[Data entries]
——————

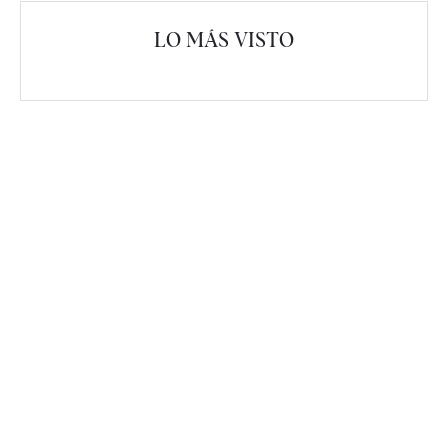
LO MÁS VISTO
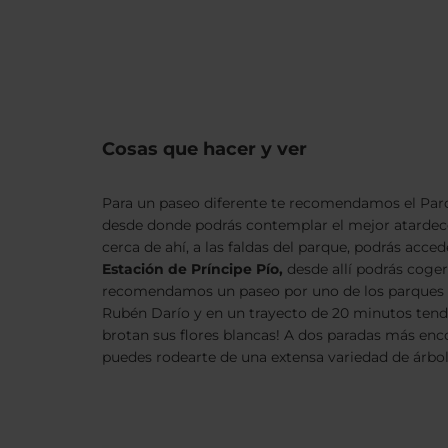
Cosas que hacer y ver
Para un paseo diferente te recomendamos el Par
desde donde podrás contemplar el mejor atardece
cerca de ahí, a las faldas del parque, podrás acced
Estación de Príncipe Pío,
desde allí podrás coge
recomendamos un paseo por uno de los parques 
Rubén Darío y en un trayecto de 20 minutos tend
brotan sus flores blancas! A dos paradas más enco
puedes rodearte de una extensa variedad de árbole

——————

**Instructions for the task**
Out of the records above, pick each line that contains the string "paseo".

**Task solution**
Para un paseo diferente te recomendamos el Par
recomendamos un paseo por uno de los parques 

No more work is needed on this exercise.